手紙をしまい、めくっていた布団を肩まであげると、脳裏にふとなつかしい歌がうつしだされた。亡き母を歌ったものである。そして頭が全部隠れてしまうまで布団を引っ張りあげてそれにくるまり、考えを巡らせる前に彼女は歌いだした。
 彼女は明日も多くの人に出会い、事務的に歌うに決まっている。しかし一人でいる事が寂しく感じられる夜は、腫れた喉を自分のために震わせるのもいい。そう思うと、今はもういない人にしか心をあらわにすることの出来ない自分にまた一つ悲しさを見いだした。そして彼女は丸めた体をいっそう小さく縮めて、歌をおえることなく眠るのだった。


 翌朝彼女が目覚めたときには喉はすっかりよくなっていた。いつもこうなのである。どれほど調子を悪くしても、喉だけは大抵一晩で治ってしまう。だから体の調子が悪かろうが気分が落ち込んでいようが、したくもない仕事だけはできるのである。そんな自分を呪いながら重い布団をはぎ取って朝の支度を始めるのだった。
 昼のアルバイトを終え、彼女はギターケースを持ってレストラン「ガクブ」へ足を運んだ。この店には大きなステージがあり、その上で時にはピアニストが曲をながし、時にはダンサー達が踊り、そして時には彼女が弾き語りを披露するのである。
 もう暗くなってから店に着くと、彼女は店内の一番端のテーブルに席をとった。普通ステージに上がる者は自分の出番までは舞台袖の控室で待機しておくものだが、彼女は密閉された部屋に人といる事が出来ない。相手と仲良くなれればいいのだが、そうするのも苦手である。よってそのかわりに待ち時間の間、自分も夕食を食べながらステージやその日の客の入り具合を観察することにしている。このようにしておけば特定の人と気まずさを
共有しなくて済むからだ。
 昨日の賑わいに比べると、なんて客が少ないのだろう。彼女はそう思った。半数以上がいつもの客で、それ以外もほとんどが見たことのある人だった。
 始めてみる顔は三人。そのうち二人はステージの近くで大きく談笑している、彼女より二十は年上であろう男女である。もう一人は入り口の近くに座っている紺色の服を着た青年だ。

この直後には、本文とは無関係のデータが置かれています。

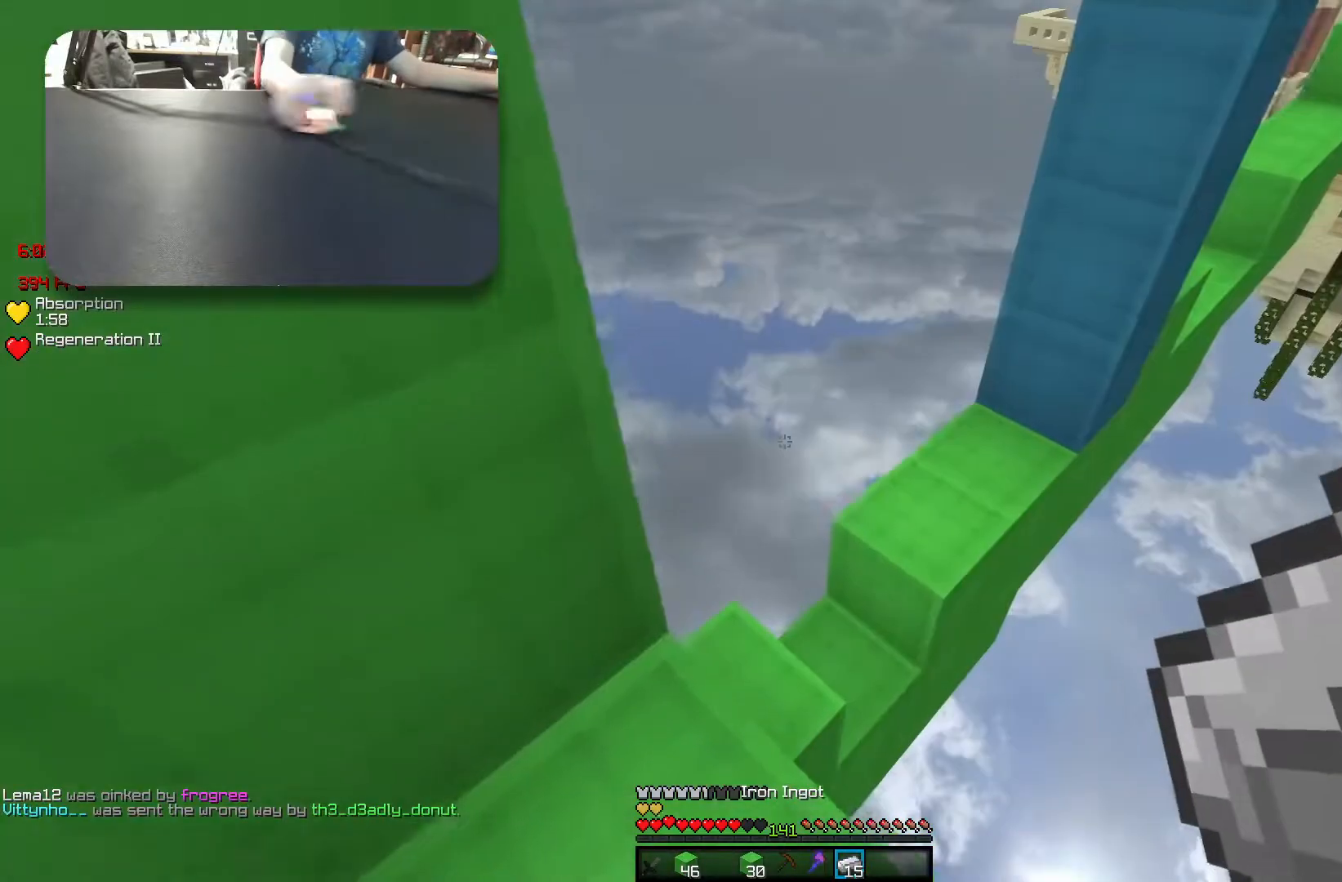
{"keys": ["space", "w"], "events": [[117, "a", "up"], [367, "w", "down"], [417, "space", "down"]]}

 それを見ると彼女は席を立ち、そのテーブルに歩み寄った。そして彼の背中から、彼女
が知っている名前を呼んだ。
「……すみません、人違いでした」
 振り返った男の顔は彼女の期待していたそれとは全く違うものだった。似ていたのは黒い髪と後ろ姿だけで、それすらも薄暗い店内の助けあってのものかもしれなかった。彼女はフォークを持ったその男に少し頭を下げると、早々と自分の席へ戻った。
 椅子を引いてそこへ座ると、体が重いことに気付いた。原因は虚脱感によるものだということも自覚していた。分かっていながら、彼女は何故あの男を見つけて期待の心をもったのかが理解できなかった。それを考えていると、昨日までの疲れが蘇ったように体が重くなっていくのだった。考えても答えは出ず重くなっていくだけなので、結局彼女は思考することを放棄してしまった。

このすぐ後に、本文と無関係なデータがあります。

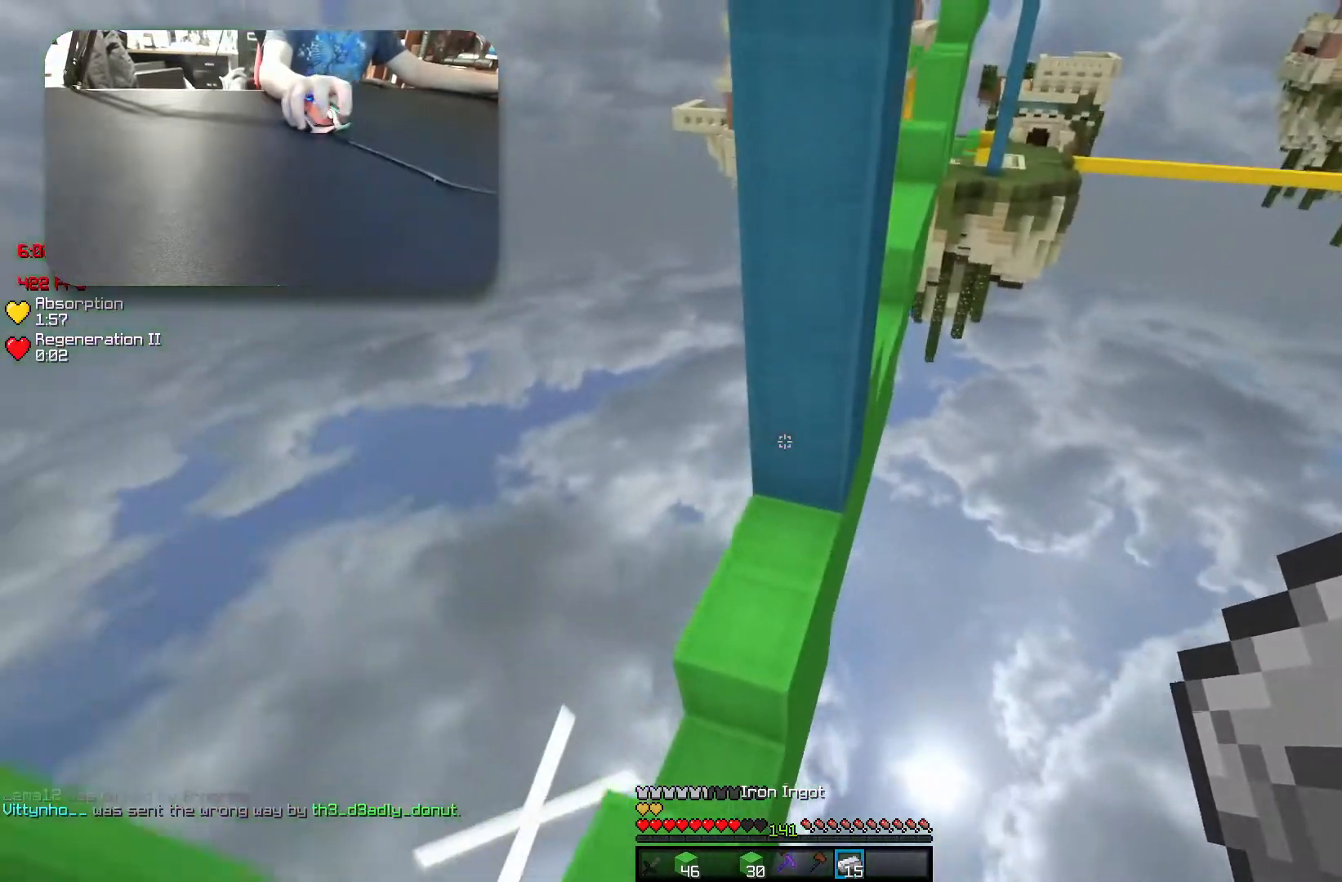
{"keys": ["d"], "events": [[83, "a", "down"], [117, "space", "up"], [183, "a", "up"], [467, "d", "down"], [500, "w", "up"]]}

 その状態のままの時間は少しだけだと思っていたが、すっとステージの上に目をやると自分の一つ前の順番のピアニストはすでに演奏をおえ、舞台は無人になっていた。彼女は急いで壁に立てかけてあったギターをケースから取り出すと、ウイングからステージに登っていった。ちゃちな照明に照らしだされたピアノ椅子に座りチューニングを手早く済ませると、予定通りの曲を奏でだした。


 四曲目をおえて彼女は手元に用意されたコップに手を伸ばした。五分目ほど水を喉に通すと、疲れも照明の熱も少し気にならなくなった。そのまま息を吐きだすと、ステージからは薄暗く見える店内に、先ほどの紺色の服を着た青年が目についた。相手も自分の演奏と歌を聞いていてくれたらしく、二人は目を合わせることとなった。
「さっきは本当に、ごめんなさい」
 先ほどの歌声より数段小さな声で、彼女はずっと向こうに座っている彼に言った。普段は本当に無口な彼女なので、突然の声に驚き顔の常連客もいた。事実、彼女自身そんな行動に出るとは思っていなかった。

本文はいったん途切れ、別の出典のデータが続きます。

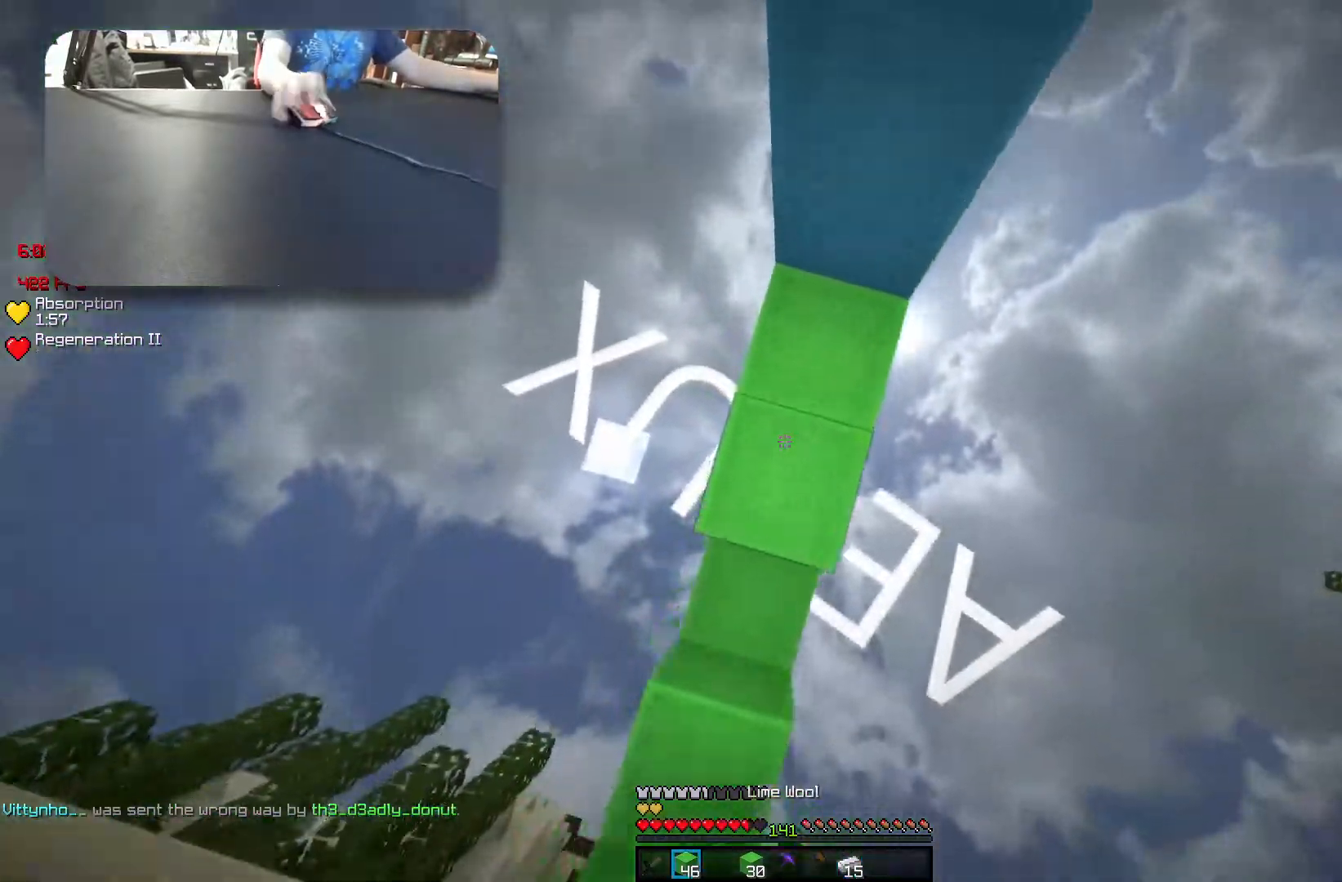
{"keys": ["space", "w"], "events": [[283, "s", "down"], [383, "d", "up"], [383, "s", "up"], [383, "space", "down"], [383, "w", "down"]]}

 声をかけられた彼も驚いた顔をしたが、すぐに笑って手をふって返した。その表情がとても優しく見えたので、彼女は続けてもう一言喋ってしまいそうになった。もしその一言がこぼれていたなら、きっと彼女はずっと話し続けてしまっていただろう。これまでの人間関係の緊張が消えてしまって、口をきいたこともない人達の前でまるで自分の半生を悲劇に仕立てるかのように。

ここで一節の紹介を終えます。